Quantitative PCR. For SOD1 and caspase-3, three different sets of primers were used to measure mRNA. One set of primers was designed to amplify a 300-400 base region of the targeted mRNA spanning the siRNA targeting site, one set was 5′ of the targeting site, and the other was 3′ of the site. RNA was isolated from cultured neurons using Trizol reagent. cDNA was prepared by reverse transcriptase using SuperScript II and oligo-dT primer (Invitrogen). cDNA were added to a reaction mix (PCR ready-to-go beads; Amersham Pharmaceuticals, Buckinghamshire, UK with SYBR Green; Molecular Probes) together with appropriate primers at 0.5 μm each. Levels of transcripts were analyzed using the Cepheid SmartCycler (Fisher, Pittsburgh, PA) following the manufacturer's specifications. RNA controls were used to ensure that amplification of products did not come from genomic DNA. PCR products for SOD1 SmartCycling were sequenced by the DNA sequencing facility of Columbia University (New York, NY) and were confirmed to be identical to the expected sequence for SOD1. Melt curve analysis was used to determine the temperature for fluorescence detection. For each mRNA, quantification was made from the linear portion of the amplification curve. α-Tubulin mRNA levels were used to normalize input cDNA.
V-siRNA is rapidly and efficiently taken up by neurons
To determine whether the V-siRNA was efficiently delivered to the cytoplasm of neurons as an intact duplex, we synthesized an siRNA with a fluorescein group at the 5′ end of the antisense strand and a thiol group on the 5′ end of the sense strand (base composition of siRNAs are detailed in Materials and Methods). This siRNA was linked to Pen1 by a disulfide bond (V-siRNA-FITC) (Fig. 2a); the disulfide bond is reduced after delivery to the cytoplasm. We monitored uptake in live primary cultures of hippocampal neurons by confocal microscopy and observed significant uptake of V-siRNA-FITC within 15 min. At 2 hr of treatment, the medium was replaced with fresh medium lacking V-siRNA-FITC. Essentially all neurons in the primary rat hippocampal cultures treated with V-siRNA-FITC showed extensive punctate cytoplasmic fluorescence (99% of cells showed uptake) (Fig. 2b, top). Unlinked FITC-labeled siRNA (siRNA-FITC) was not taken up by the neurons (Fig. 2b, bottom). In all subsequent experiments, Pen1 was linked to the siRNA by a thiol group on the 5′ end of the sense strand, whereas the antisense strand of the siRNA was unmodified.
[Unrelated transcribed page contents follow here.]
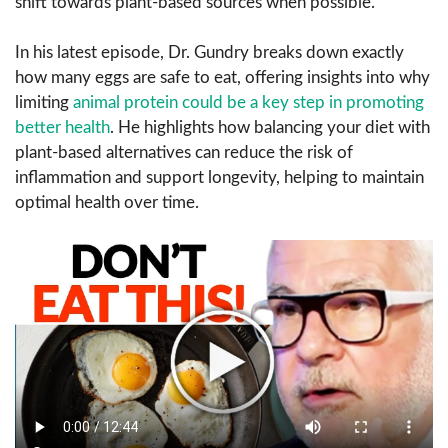
shift towards plant-based sources when possible.
In his latest episode, Dr. Gundry breaks down exactly
how many eggs are safe to eat, offering insights into why
limiting
animal protein could be a key step in promoting
better health
. He highlights how balancing your diet with
plant-based alternatives can reduce the risk of
inflammation and support longevity, helping to maintain
optimal health over time.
Cell damage and death can lead to alterations in the composition and functional properties of complex heterogeneous cultures. We therefore compared the cell toxicity of vector-linked siRNA with that of the transfection reagent Lipofectamine 2000. The latter has been reported to successfully deliver siRNA to primary neuronal cultures (Krichevsky and Kosik, 2002; Fink et al., 2003; Omi et al., 2004). The siRNA was targeted against caspase-3 and anticipated to have no harmful cellular effects of its own, based on our previous studies using antisense oligonucleotides (Troy et al., 2001). Hippocampal cultures were evenly plated and cultured for 5 d before treatment. Live cells were imaged by phase microscopy at 0, 6, 24, and 48 hr after treatment and lysed and counted at 0, 24, and 48 hr (Fig. 2c). Neurons in the transfected cultures showed evidence of injury: by 6 hr there was substantial debris in the medium, neurites were beginning to degenerate, and some neuronal cell bodies had vacuoles. None of these effects were seen in the control or V-siRNA-treated cultures. At 24 hr after treatment, there were fewer neurons in the transfected cultures, and the remaining neurons had fewer neurites per cell than cells in control cultures. Neurons in cultures treated with V-siRNA were qualitatively indistinguishable from untreated control cultures at all time points. Survival at 24 hr, relative to control at 0 hr, was 99% for control, 92% for V-siRNA-treated cells, and 58% for cells transfected with Lipofectamine 2000 (Fig. 2c). At 48 hr after treatment, no significant additional cell death was observed, consistent with an acute insult caused by the transfection. By 48 hr, however, transfected cells had not regenerated their extensive network of processes.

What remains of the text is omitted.